Papachristou hält vor einem nagelneuen, dreistöckigen Haus: Luxus-Apartments mit großen Balkonen und Glasfassade:
"In diesem Gebäude haben wir vor einigen Monaten eine 55-Quadratmeter-Wohnung an ein chinesisches Ehepaar verkauft. Sie haben sich nicht nur für die Aufenthaltsgenehmigung interessiert, sondern wollen hier auch eine Zeitlang leben. Aber den meisten Kunden geht es nur um die Genehmigung. Die Immobilie ist nur ein Mittel, um frei im gesamten Schengen-Raum reisen zu können."
1000 EU-Pässe sind schon per Immobilie gekauft worden
In seinem Büro, ein paar Straßen weiter, setzt sich Papachristou in einen der schwarzen Ledersessel am Mahagoni-Konferenztisch.
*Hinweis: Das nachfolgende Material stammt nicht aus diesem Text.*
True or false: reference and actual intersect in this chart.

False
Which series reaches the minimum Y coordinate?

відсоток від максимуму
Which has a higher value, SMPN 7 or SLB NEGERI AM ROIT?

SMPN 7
Er wirft den Beamer an und zeigt einen Werbeclip, mit dem er auf Messen in Fernost für das Premium-Visum wirbt: Strandimpressionen und Sirtaki-Musik.
Mittlerweile haben sich landesweit etwa 1000 Ausländer plus Familienmitglieder den EU-Pass mit einer griechischen Immobilie erkauft.
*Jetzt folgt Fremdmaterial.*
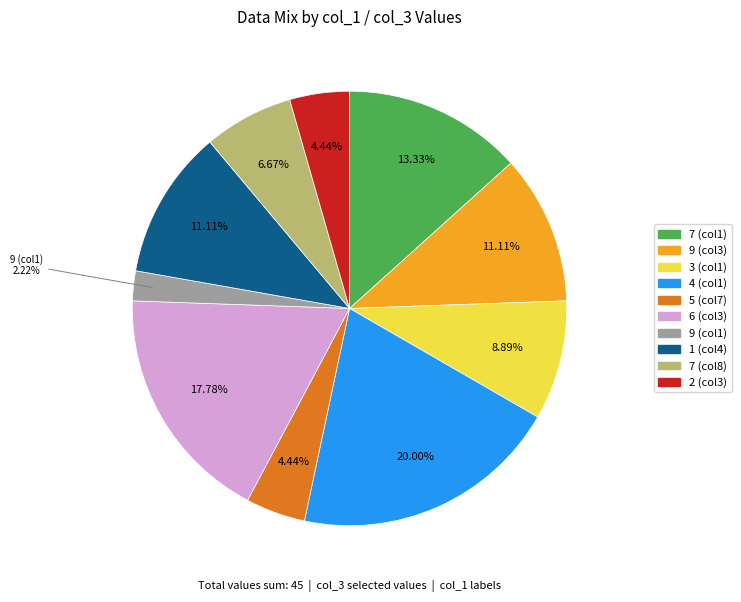

How many segments does this pie chart have?

10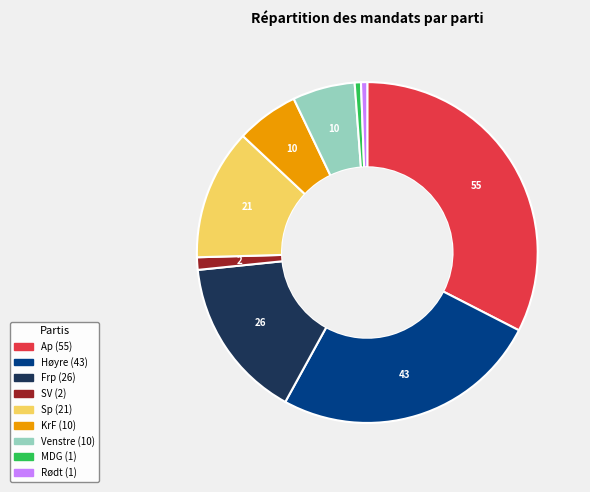

Is there any slice that represents more than half of the pie?

No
Papachristou: "Zurzeit ist das griechische Programm das beste, um eine EU-Aufenthaltsgenehmigung zu bekommen. In Portugal muss man 500.000 Euro zahlen, in Spanien ebenfalls. In Griechenland kostet es nur die Hälfte und man kann damit im gesamten Schengen-Raum reisen."
Für seine weltweiten Werbetouren in Sachen EU-Pass hat der Bauunternehmer extra Arabisch gelernt, dafür mehrere Jahre Sprachunterricht genommen. An Chinesisch scheitert er bisher noch, sagt Papachristou – und startet das nächste Werbevideo.
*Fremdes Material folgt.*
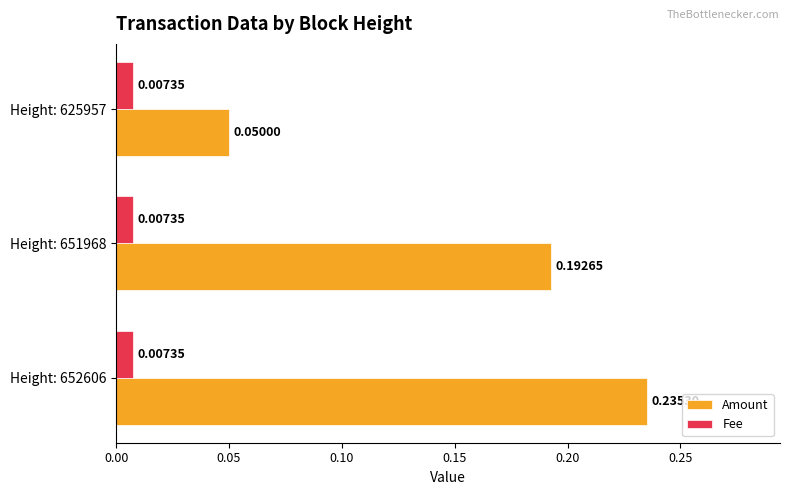

Rank the series by their average value, from lowest to highest.

Fee, Amount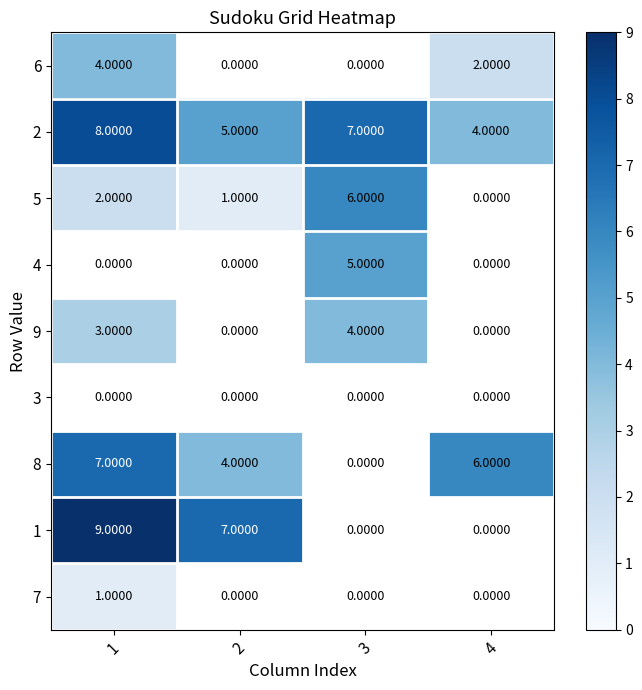

Is the value of 6 at 1 greater than the value of 5 at 3?

No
"Welcome to Mediterraneo Hospital in Glyfada..."
In dem Werbeclip preisen Ärzte trotz Krise das griechische Gesundheitssystem an. Eine Lehrerin schwärmt vom guten Bildungsangebot an der internationalen Schule von Athen – Unterricht selbstverständlich auch in chinesischer Sprache:
"We do have Chinese children, lovely Chinese children – and we do teach Chinese...."
Doch letztlich geht es den Chinesen um etwas anderes, sagt Papachristou:
"Chinesen – ihr erstes Interesse ist Shopping. Wirklich!"
Papachristou öffnet ein Dokument voller Grundrisse und Fotos von Häusern, die zum Verkauf stehen. Schnäppchen, jetzt in Krisenzeiten.
"This property is a seaview and seafront property..."
Eine Villa mit 2000 Quadratmeter Grundstück und Pool direkt am Meer. Früher 3,8 Millionen, jetzt für beinah die Hälfte zu haben.
Papachristou: "Seit 2008 – das war das letzte Jahr, in dem der Immobilienmarkt noch normal lief, ohne ökonomische Probleme... seitdem sind die Preise um 38 Prozent gefallen."
Der ehemalige Flughafen soll zu Bauland werden
Vor der Krise habe er große Bauvorhaben geplant, erzählt Papachristou weiter. Jetzt hält er sich mit dem Verkauf der EU-Aufenthaltsgenehmigungen über Wasser. Doch bald geht es wieder aufwärts, hofft er. Zumindest in seinem Viertel Glyfada. Ein paar Kilometer von seinem Büro entfernt liegt der ehemalige internationale Flughafen Athens "Hellenikon". Er soll privatisiert und zu Bauland werden.
Der Unternehmer schnappt sich seine Autoschlüssel, um das Gelände noch kurz zu zeigen. Nach ein paar Minuten Autofahrt hält er an einem rostigen Drahtzaun, blickt auf das riesige Betonfeld:
"Vor uns sehen wir den ehemaligen Flughafen. Es ist ein Riesengebiet von 6,5 Million Quadratmetern. Mehr als zweimal die Größe von Monaco."
Zwischen den Betonplatten wachsen Büsche, am Rande des Rollfelds rostet eine ausrangierte Boing 747 der Olympic Airline vor sich hin. Die Triebwerke abmontiert. Bald sollen hier Parks, Luxusappartements, Hotels und Casinos stehen.
Papachristou: "Es ist ein Acht-Milliarden-Projekt, haben die Investoren gesagt. Nicht nur diese Region, ganz Attica wird das Projekt wieder in Gang bringen. Denn es ist das größte Bauprojekt in Europa zurzeit. Es wird frischen Wind in die Region rund um Athen bringen."